Not that this will keep Republicans from screeching about the "Slaughter Solution" being unconstitutional (no matter how many times they've voted for bills using it), but this morning Eric Cantor was forced to admit that the process is legitimate.
[T]this morning on Good Morning America, House Majority Leader Steny Hoyer (D-MD) explained the rule in some very clear terms:
HOYER: We are going to have a clean up or down vote on the Senate bill, that will be on the rule. This is a procedure, by the way, that was used almost 100 times under Newt Gingrich and over 100 times by Speaker Hastert, which my friend Mr. Cantor supported most of the time, if not all of the time. So this is not an unusual procedure. We’re going to vote on a rule. It’s simply like a conference report. Conference report comes back. You vote on it, with amendments.

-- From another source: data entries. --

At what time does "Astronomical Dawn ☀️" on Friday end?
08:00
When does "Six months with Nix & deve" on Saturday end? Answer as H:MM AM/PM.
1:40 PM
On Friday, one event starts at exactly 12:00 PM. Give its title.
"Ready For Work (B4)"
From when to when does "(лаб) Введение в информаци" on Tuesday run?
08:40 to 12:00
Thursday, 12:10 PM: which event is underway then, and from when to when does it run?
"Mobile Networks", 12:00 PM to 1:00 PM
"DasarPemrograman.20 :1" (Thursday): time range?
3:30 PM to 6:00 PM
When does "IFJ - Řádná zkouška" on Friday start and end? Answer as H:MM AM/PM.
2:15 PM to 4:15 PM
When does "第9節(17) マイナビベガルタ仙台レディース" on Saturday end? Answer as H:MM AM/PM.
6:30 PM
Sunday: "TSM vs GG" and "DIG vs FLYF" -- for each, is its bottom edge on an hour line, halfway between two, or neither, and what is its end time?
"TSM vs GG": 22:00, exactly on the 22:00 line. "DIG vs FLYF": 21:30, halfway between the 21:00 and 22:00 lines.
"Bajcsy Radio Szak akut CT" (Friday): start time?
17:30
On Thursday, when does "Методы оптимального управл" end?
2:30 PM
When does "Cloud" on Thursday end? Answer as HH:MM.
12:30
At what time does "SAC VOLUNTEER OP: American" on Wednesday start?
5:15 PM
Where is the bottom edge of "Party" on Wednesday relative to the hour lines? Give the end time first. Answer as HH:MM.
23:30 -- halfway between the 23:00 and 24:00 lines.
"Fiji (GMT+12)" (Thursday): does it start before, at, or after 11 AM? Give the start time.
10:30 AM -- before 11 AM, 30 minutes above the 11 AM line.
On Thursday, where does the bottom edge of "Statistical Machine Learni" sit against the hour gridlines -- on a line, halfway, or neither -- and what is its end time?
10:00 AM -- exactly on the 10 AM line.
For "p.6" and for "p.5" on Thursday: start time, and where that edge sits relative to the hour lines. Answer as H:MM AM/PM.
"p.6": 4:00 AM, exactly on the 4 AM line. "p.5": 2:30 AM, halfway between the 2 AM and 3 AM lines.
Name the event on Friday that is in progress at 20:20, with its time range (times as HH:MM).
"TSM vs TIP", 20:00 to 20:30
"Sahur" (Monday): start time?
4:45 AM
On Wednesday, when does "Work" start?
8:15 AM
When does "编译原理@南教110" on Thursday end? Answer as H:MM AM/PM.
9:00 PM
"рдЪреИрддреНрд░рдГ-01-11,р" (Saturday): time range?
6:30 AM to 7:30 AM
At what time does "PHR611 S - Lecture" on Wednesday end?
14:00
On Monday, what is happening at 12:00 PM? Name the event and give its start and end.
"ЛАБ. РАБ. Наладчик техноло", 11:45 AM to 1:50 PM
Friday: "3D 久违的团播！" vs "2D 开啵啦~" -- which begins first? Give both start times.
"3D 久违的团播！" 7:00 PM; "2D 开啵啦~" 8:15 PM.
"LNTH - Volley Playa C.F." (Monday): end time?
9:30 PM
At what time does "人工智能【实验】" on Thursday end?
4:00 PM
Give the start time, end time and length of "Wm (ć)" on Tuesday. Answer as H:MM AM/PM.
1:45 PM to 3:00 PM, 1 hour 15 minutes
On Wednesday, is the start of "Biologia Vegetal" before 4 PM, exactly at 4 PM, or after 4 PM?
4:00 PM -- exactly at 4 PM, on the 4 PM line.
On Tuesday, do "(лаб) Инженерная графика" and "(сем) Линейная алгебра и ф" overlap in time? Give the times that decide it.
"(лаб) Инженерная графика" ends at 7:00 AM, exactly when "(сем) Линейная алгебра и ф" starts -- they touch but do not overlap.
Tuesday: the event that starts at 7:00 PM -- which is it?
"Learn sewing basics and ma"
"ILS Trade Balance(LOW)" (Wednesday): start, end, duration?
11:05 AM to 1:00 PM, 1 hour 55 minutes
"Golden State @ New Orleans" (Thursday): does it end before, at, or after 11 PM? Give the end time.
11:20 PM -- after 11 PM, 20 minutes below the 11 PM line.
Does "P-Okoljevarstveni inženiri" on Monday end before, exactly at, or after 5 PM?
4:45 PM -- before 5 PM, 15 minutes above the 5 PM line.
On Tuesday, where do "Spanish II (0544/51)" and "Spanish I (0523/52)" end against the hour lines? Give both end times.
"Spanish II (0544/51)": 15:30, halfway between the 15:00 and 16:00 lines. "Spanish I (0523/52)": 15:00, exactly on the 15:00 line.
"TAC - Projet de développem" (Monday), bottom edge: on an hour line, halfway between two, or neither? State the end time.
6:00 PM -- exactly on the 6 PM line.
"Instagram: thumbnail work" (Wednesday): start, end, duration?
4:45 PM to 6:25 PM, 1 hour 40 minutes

Unfortunately, the Republicans are a little bit like the boy who killed his two parents and then wants sympathy because he’s an orphan. They’ve tried to stop the passage of this bill. Slowed it up. Wouldn’t agree to go to conference, so what we’re going to do is report out what essentially is a conference report with amendments. So we’ll vote on the Senate bill in the rule and we will amend the Senate bill in the process...
Cantor sheepishly smiled at Hoyer and ultimately agreed. “Yes, Steny is right. The rules of the House allow for this type of deeming provision, it’s called a self-executing provision which means that once the bill, the rule for the next bill passes, the Senate bill is automatically is deemed as having passed,” he said. As Norman Ornstein points out, “that strategy, then decried by the House Democrats who are now using it, and now being called unconstitutional by WSJ editorialists, was defended by House Republicans in court (and upheld). Dreier used it for a $40 billion deficit reduction package so that his fellow GOPers could avoid an embarrassing vote on immigration.”
Just like there really is going to be a vote to pass this thing, the process by which House Dems might choose to use (and as of yet that decision doesn't seem to be final) will not be precedent setting and is legitimate. Eric Cantor says so. Of course, he could and probably will argue differently on the House floor, but he'd be lying.